As per Section 2(13) of the IGST Act:

“An intermediary means a broker, agent or any person who arranges or facilitates the supply of goods or services or both, between two or more persons…”

Currently:

  • Intermediaries are not treated as exports, even when serving overseas clients.
  • GST is charged at 18%, as the place of supply is deemed to be India under Section 13(8)(b) of the IGST Act.

What Might the GST Council Change?

If accepted, the Council’s proposal may:

  • Reclassify intermediary services as exports (zero-rated).
  • Override Section 13(8)(b) through a clarification or amendment.
  • Align Indian GST rules with international trade norms and WTO principles.

Who Will Benefit?

This move could significantly benefit:

  • BPO/KPO firms
  • Consultants and IT support providers
  • Export-oriented MSMEs
  • Freelancers working with global clients

Why Is This a Game-Changer?

Current PositionProposed Change
Treated as domestic supplyTo be treated as export
GST @18% payable by intermediaryNo GST (zero-rated)
Place of supply = IndiaPlace of supply = recipient’s location
Heavy litigation (₹3,357 crore)Likely withdrawal of SCNs

Legal Angle: Background & Disputes

Several High Court rulings have challenged the constitutionality of Section 13(8)(b).

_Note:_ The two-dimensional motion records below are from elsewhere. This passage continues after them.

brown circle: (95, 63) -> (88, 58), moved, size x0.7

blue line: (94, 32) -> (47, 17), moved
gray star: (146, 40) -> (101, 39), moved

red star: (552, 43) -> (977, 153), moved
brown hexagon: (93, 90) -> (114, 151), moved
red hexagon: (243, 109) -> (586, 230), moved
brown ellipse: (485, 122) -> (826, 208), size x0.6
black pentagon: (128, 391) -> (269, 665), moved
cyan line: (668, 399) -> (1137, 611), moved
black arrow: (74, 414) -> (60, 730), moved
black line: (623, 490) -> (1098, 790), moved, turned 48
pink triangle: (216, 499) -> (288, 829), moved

For example:

  • Dharmendra M Jani vs UoI (Bombay HC) – Split verdict.
  • Material Recycling Association of India vs UoI (Madras HC) – Upheld provision.

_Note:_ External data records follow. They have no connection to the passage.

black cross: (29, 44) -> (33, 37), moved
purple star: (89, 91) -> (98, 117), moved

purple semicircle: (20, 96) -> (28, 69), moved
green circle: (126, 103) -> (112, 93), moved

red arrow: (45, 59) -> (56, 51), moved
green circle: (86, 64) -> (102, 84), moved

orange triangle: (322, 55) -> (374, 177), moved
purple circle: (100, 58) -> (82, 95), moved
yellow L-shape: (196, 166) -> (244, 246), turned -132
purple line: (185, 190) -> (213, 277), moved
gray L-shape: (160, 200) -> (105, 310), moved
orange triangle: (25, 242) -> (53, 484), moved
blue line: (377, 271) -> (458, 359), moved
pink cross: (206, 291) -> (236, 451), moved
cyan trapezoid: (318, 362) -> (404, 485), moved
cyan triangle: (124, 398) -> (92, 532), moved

Despite such legal uncertainty, the GST Council has yet to clarify definitively — until now.


Expert Tip: Align with Export Compliance Early

According to CA Parul Gupta:

“Firms currently paying 18% GST should prepare documentation to demonstrate export nature of services — contracts, invoice currency, foreign inward remittances — in case the rule changes are made retrospective.”


What Should You Do Now?

✅ Review whether your service falls under ‘intermediary’ as per IGST Act
✅ Preserve all documents that prove export of services
✅ Wait for official notification or amendment post Council meeting
✅ Consider legal representation if you’ve received SCNs under Section 13(8)(b)


FAQs on GST for Intermediary Services

Q1: Will this benefit apply retrospectively?
A: Not yet confirmed, but retrospective relief could be part of the final Council decision.

Q2: What if I’m already under litigation?
A: Relief may apply to pending cases; consult your GST advisor for case-specific guidance.

Q3: Will freelancers benefit from this?
A: Yes, if they are facilitating foreign clients and currently classified as intermediaries.


Summary

GST Council may grant export status to intermediary services, ending 18% GST burden and resolving ₹3,357 crore in pending disputes. Relief likely for BPOs, consultants, and freelancers.